Exercise prompt. Copy, from the data below, each line that has the word "root".

Provided entries.

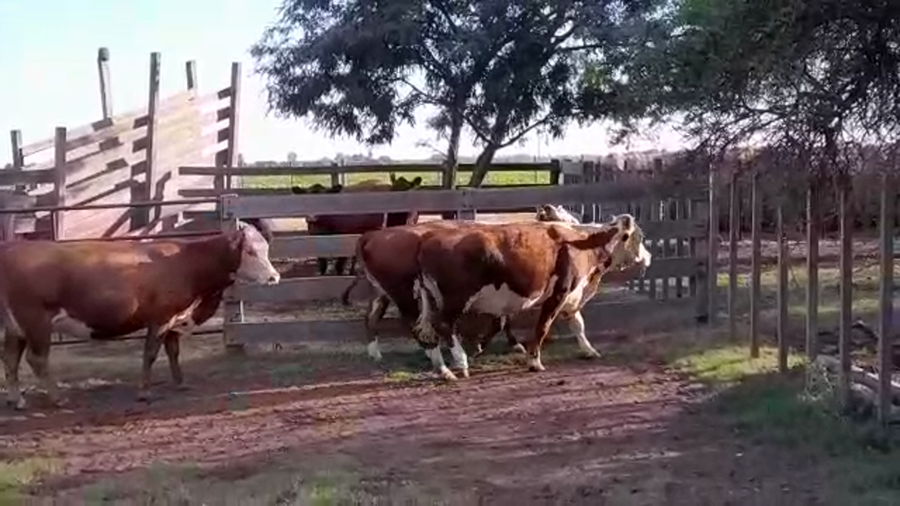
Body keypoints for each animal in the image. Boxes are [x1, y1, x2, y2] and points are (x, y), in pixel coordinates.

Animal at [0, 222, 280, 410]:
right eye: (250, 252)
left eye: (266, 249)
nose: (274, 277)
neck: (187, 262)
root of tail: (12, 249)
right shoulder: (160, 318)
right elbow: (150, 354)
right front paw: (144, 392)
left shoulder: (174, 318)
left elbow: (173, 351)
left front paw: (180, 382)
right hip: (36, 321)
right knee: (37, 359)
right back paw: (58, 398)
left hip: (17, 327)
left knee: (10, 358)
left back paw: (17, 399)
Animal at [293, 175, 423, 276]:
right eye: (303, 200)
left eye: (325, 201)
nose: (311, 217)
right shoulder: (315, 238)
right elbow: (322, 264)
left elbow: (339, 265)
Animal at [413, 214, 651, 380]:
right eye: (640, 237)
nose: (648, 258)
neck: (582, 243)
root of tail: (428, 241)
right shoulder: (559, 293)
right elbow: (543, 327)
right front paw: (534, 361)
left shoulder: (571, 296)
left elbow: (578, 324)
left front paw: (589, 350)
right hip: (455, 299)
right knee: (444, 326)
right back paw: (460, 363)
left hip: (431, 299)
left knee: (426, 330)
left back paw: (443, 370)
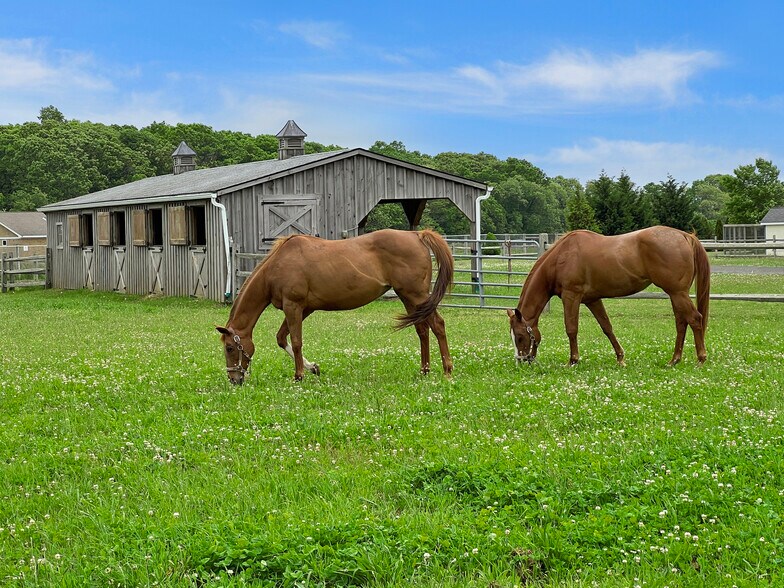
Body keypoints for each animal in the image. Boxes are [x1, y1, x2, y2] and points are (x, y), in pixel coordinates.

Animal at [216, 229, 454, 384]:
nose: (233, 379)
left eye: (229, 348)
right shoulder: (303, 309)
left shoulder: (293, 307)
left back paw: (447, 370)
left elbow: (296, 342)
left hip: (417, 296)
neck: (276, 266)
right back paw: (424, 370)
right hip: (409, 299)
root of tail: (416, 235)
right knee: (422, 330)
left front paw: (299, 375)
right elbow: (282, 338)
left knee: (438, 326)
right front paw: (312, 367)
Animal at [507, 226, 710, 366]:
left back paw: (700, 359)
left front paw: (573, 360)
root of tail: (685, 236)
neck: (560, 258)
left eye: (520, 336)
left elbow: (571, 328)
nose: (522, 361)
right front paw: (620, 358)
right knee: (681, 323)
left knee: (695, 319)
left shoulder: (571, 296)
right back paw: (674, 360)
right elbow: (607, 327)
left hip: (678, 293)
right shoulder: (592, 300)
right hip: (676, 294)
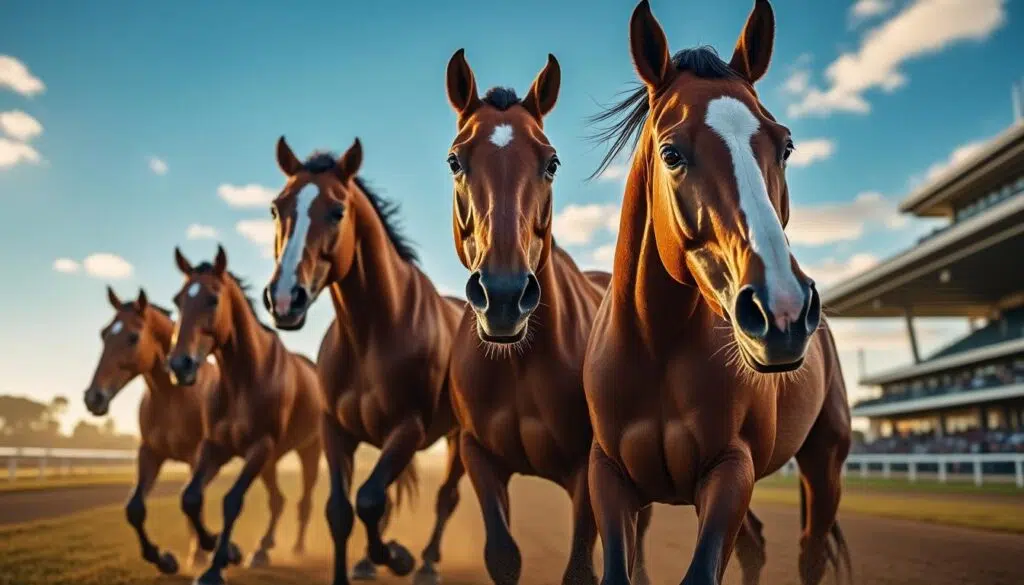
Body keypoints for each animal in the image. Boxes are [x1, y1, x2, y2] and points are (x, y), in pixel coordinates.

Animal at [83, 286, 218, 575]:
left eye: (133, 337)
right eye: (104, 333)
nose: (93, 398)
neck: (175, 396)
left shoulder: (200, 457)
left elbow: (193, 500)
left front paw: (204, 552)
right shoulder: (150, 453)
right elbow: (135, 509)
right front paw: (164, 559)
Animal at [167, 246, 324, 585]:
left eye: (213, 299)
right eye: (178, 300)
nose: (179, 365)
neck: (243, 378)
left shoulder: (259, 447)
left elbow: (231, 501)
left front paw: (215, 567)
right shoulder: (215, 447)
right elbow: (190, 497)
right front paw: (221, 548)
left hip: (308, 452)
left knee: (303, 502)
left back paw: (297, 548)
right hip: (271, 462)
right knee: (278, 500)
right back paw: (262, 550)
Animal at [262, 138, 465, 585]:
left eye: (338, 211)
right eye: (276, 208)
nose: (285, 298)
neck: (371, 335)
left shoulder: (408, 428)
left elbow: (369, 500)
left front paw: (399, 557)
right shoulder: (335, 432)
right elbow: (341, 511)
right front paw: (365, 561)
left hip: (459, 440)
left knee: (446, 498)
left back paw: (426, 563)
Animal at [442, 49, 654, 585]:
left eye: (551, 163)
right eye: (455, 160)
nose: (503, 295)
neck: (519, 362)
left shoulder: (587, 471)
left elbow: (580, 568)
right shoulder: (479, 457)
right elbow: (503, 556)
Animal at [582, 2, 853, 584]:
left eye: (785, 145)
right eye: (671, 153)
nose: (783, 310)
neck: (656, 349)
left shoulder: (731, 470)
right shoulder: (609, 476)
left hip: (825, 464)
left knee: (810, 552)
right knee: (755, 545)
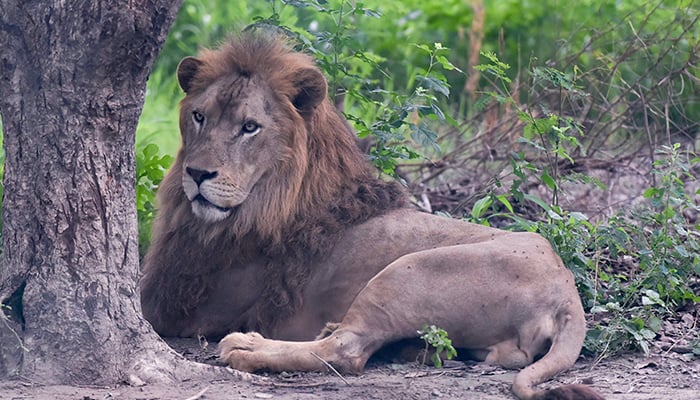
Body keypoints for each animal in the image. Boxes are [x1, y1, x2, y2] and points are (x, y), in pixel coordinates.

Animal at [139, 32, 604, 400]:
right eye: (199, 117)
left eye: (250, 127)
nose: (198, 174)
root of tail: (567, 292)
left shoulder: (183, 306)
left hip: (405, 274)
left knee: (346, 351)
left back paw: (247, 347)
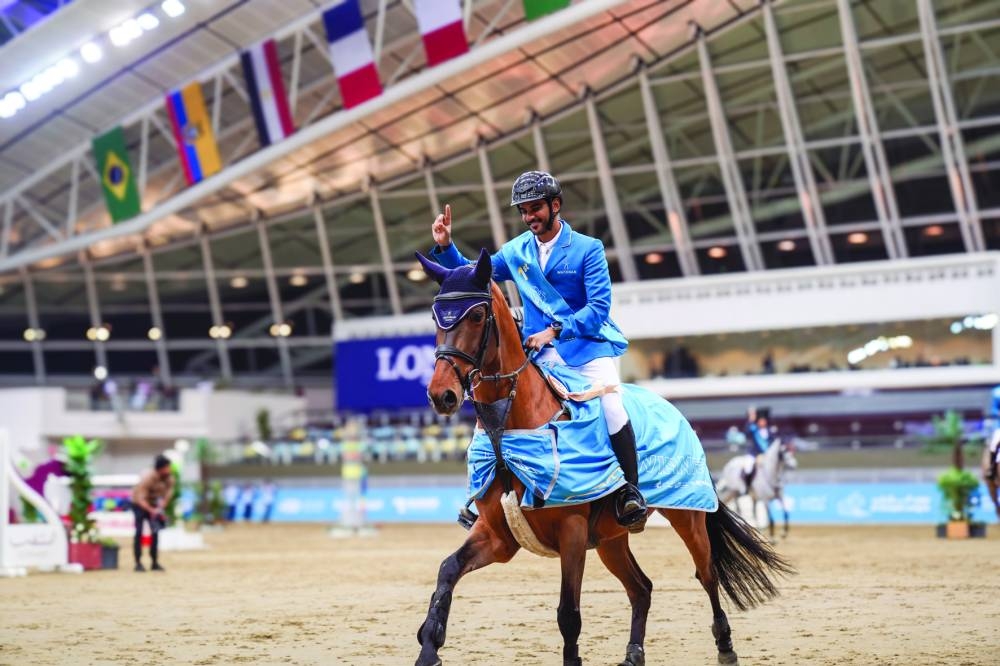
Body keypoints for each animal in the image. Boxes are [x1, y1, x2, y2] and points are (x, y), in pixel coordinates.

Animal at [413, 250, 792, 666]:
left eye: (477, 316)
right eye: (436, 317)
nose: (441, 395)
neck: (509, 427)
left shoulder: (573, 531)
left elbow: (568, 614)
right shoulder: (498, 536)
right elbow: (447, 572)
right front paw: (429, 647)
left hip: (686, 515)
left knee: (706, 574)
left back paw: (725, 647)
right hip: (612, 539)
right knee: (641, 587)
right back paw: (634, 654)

Exercise output.
root of tail: (12, 249)
root of tail: (428, 241)
root of tail: (416, 235)
root of tail: (685, 236)
root of tail: (567, 292)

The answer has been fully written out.